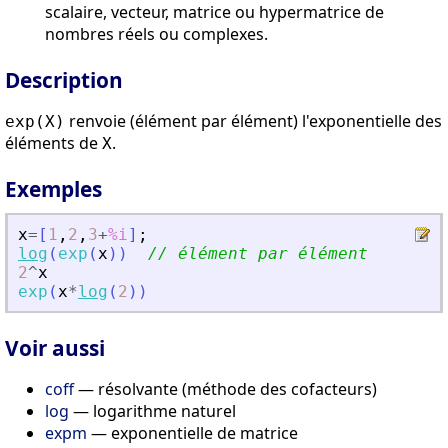
scalaire, vecteur, matrice ou hypermatrice de
nombres réels ou complexes.
Description
renvoie (élément par élément) l'exponentielle des
exp(X)
éléments de
.
X
Exemples
x
=
[
1
,
2
,
3
+
%i
]
;
log
(
exp
(
x
)
)
// élément par élément
2
^
x
exp
(
x
*
log
(
2
)
)
Voir aussi
coff
— résolvante (méthode des cofacteurs)
log
— logarithme naturel
expm
— exponentielle de matrice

• • • • • • •

**Task brief**
A single figure is required: the number of lines in the data above in which the word "exponentielle" appears.

**Response box**
2